As I’m leaving my flat for good soon, I’m trying to use up everything I have left in the fridge – some days it doesn’t work, but today it really, really did. I roasted some butternut squash, steamed some broccoli, fried the last few bits of bacon from the freezer and added a few more odds and ends, and the result was a sweet, salty, crunchy winter salad. Pretty quick and healthy, perfect for a mid-week lunch or dinner.
You will need:
1/4 small butternut squash, cubed (quite hard to measure as all sizes are different, so see above pic!)
2tbsp olive oil
3 rashers streaky smoked bacon
1/2 head broccoli
Handful of cherry tomatoes, halved
1 tbsp mixed sunflower and pumpkin seeds
For the vinaigrette
1 tbsp balsamic vinegar
1tbsp olive oil
1/4 tsp mustard (I used English, but any will do)
Honey to taste
Start by laying your butternut squash on a baking tray, and dribbling the oil over it. Season, then use your hands to toss the cubes so that they are evenly coated. Bake at 170 degrees for about 22 minutes, or until soft through when pierced with a knife, and slightly golden.

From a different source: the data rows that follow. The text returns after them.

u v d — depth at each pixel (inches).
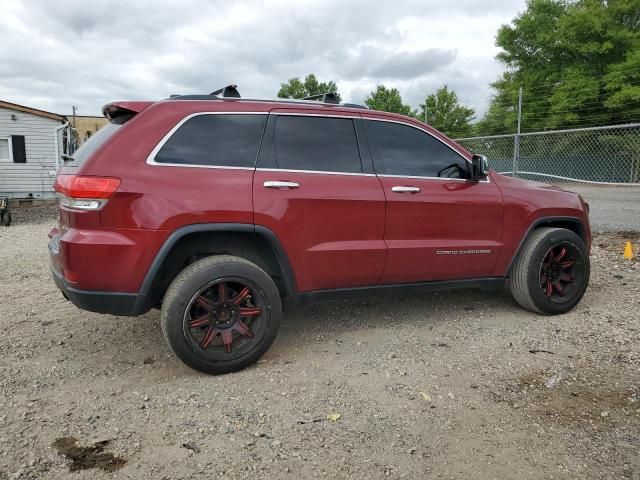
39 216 579.5
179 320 125.0
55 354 147.4
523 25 1349.7
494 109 1445.6
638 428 106.5
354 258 147.8
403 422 109.7
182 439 103.3
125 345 154.3
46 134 759.1
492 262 171.5
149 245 123.3
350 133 153.3
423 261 158.4
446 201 160.2
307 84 1662.2
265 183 135.7
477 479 91.1
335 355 146.0
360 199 146.8
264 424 109.0
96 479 90.7
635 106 1101.1
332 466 94.9
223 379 130.6
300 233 139.9
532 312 181.9
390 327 168.9
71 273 121.4
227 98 140.6
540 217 177.2
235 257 133.0
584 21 1238.9
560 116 1207.6
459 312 183.9
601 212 414.3
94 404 117.3
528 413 113.1
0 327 169.9
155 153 127.8
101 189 120.1
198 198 127.7
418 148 163.0
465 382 128.3
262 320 135.4
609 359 140.6
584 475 91.9
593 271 242.5
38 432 105.0
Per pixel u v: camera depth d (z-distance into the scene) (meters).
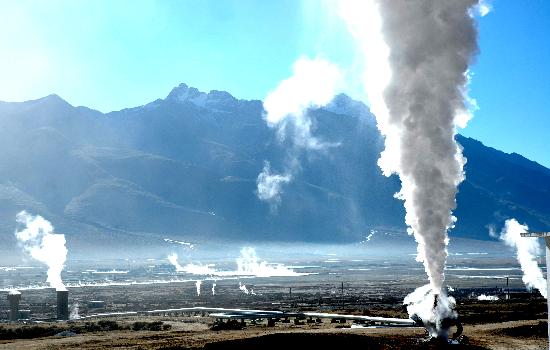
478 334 48.06
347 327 62.22
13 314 92.94
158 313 102.56
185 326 72.00
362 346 38.47
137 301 138.12
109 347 47.19
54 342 51.62
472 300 113.69
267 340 39.06
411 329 53.41
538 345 42.44
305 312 94.06
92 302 125.06
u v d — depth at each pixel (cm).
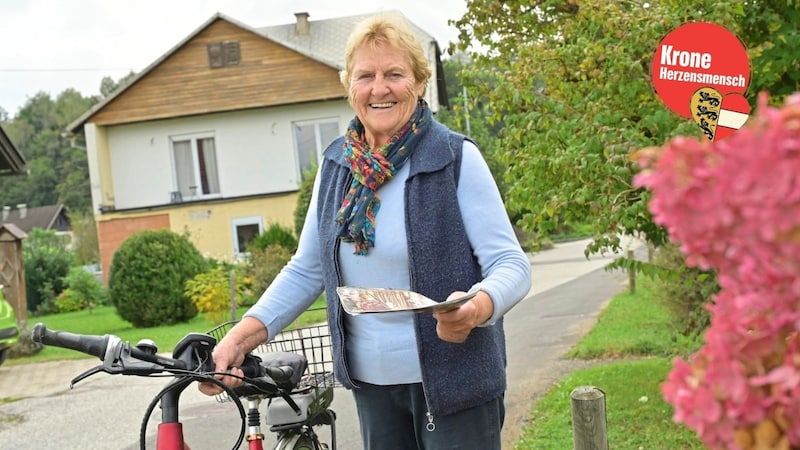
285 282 286
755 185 101
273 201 2341
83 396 904
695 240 108
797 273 103
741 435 111
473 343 252
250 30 2289
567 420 583
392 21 261
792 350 109
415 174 252
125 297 1633
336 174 272
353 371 267
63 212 6950
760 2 504
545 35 642
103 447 688
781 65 481
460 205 251
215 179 2358
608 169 460
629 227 485
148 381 963
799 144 99
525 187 551
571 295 1460
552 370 789
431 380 248
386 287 255
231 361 262
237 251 2350
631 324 999
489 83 603
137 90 2328
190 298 1650
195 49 2309
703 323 556
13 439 739
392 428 269
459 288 248
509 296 232
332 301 267
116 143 2356
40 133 8456
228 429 684
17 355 1243
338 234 259
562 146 518
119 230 2353
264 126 2334
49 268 2472
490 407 260
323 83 2291
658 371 712
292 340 331
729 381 111
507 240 249
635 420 566
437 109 2397
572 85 541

While that’s cooking, cut your bacon with scissors into squares and fry until crispy. Set aside.
Cook your broccoli – I steam mine, but you can use the method of your liking.
In a bowl, combine your vinaigrette ingredients and whisk with a fork. Taste and season. Add your broccoli, cherry toms, butternut sqash and bacon to the bowl, mixing so everything is evenly covered with vinaigrette. Tip onto your serving plate, sprinkle with the feta and seeds, and enjoy!